What are you doing with your crown? There is only one answer that will satisfy God, or that will really satisfy ourselves. It is to know that we have cast our crowns. ‘They cast their crowns.’

I. The secret of their greatness.—They were never so great, those crowned ones in the picture, as when they cast their crowns. It is always so. The man who takes what God has given him or what through God’s help he has made for himself, and then looks up into God’s face and says, ‘It is not my own, though it looks as if it were mine. All things come of Thee, and of Thine own have we given Thee’—that moment when he seems to be parting with his crown, he is himself most crowned, that moment when he is abasing himself, and cutting himself off it seems to be from chances of worldly success, he is being swept up into the fellowship of all consecrated life. The grandest and greatest moment for him is when he forgets himself. The one who casts his crown is joined on to all who in every age have remembered others and forgotten themselves, who, like the glorious company in the vision of St. John, have cast their crowns.

II.—The attitude of human life in the presence of God.—It is the attitude of reverence. They do not only cast their crowns, but they fall down before Him. You do not always find these two things together. Very energetic people, very self-sacrificing people, are not of necessity very reverent people always. These elders were both. They cast their crowns, there is the secret of their greatness; they fell down before Him, there is the reverence that goes along with it. It is because they are so great that they are so reverent; it is because they are kings that they recognise God’s Kingship. It is because they wear crowns themselves that they recognise that there is another crown more glorious and more splendid than their own. It is a great truth that as men grow more great they grow more reverent. The more crowned they are, the more ready they are to cast their crowns, and to fall down before God.

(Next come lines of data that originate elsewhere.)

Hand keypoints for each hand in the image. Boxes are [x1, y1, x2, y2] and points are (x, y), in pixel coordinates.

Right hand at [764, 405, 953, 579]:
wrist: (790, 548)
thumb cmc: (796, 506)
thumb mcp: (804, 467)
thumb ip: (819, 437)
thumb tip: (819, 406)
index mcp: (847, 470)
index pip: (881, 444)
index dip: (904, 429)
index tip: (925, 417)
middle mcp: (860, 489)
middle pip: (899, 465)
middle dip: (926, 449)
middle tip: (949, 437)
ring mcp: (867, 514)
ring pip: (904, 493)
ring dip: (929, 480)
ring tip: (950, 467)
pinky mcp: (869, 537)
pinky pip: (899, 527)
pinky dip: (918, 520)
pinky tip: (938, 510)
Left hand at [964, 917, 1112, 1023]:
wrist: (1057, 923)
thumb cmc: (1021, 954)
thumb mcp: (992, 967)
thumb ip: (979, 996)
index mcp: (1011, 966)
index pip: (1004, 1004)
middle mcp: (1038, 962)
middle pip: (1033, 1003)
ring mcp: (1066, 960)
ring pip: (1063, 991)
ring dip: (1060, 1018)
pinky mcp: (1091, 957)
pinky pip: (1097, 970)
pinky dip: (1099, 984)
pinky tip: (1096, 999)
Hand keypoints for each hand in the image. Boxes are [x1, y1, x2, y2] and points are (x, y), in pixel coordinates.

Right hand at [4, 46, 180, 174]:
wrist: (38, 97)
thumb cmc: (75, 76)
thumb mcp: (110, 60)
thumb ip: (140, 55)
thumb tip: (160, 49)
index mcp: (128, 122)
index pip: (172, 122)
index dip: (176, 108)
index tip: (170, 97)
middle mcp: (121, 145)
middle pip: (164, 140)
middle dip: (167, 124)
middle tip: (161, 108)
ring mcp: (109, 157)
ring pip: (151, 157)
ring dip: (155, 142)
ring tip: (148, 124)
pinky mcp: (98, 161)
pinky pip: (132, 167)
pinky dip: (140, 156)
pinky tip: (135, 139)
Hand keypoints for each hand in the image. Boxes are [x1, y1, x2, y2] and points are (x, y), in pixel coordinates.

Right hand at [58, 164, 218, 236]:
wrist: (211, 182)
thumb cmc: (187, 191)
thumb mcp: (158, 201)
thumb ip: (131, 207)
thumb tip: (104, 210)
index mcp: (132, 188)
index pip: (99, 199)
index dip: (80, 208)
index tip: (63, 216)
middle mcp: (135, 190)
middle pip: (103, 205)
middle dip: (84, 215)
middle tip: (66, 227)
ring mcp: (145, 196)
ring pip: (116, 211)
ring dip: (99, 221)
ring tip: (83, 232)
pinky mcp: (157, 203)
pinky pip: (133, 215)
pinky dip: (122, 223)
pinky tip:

III. The secret of the inspiration of life.—They fall down before Him, they cast their crowns. Yes, but what is the secret of it all? What was behind that prostration of themselves, what was behind that casting of their crowns? He that sat upon the Throne was the inspiration of the whole thing, for Whose sake the whole thing was done. It is the personal element entering in and inspiring all their worship, and their work. And it is always so. The secret of all unselfishness, of all surrender, of all service, of all true worship, is the Personal Christ Who sits upon the Throne. When once you have got that impulse you have got the inspiration of your life.

—Bishop F. E. Ridgeway.


Verse 11

THE REASON OF CREATION

‘Thou hast created all things, and for Thy pleasure they are and were created.’

Revelation 4:11

Beyond this the highest reason of man cannot go. As proof of this, observe that all the manifold speculations of ancient and modern philosophy are compelled to acknowledge the mystery at the root of things. The most advanced modern science, when it has said its last word, goes no farther, and tells but little more than the gropings in the dark of some ancient Grecian sage. Christian faith finds God where fathomless mystery begins.

I. The productive cause of creation is God.—‘Through faith we understand that the worlds were framed by the Word of God.’ Take the telescope and sweep the worlds above; take the microscope and explore the unseen world around us. Man is His work. ‘He has made us, and not we ourselves.’

II. The ultimate reason of creation is God’s will.—‘Because of Thy will they were [i.e. come into being], and were created’ (R.V.). Cf. Colossians 1:16.

(a) The earth as a theatre of His redeeming plans.

(b) The visible universe to impress us with His majesty.

(c) Man as the object of His love and redeeming grace.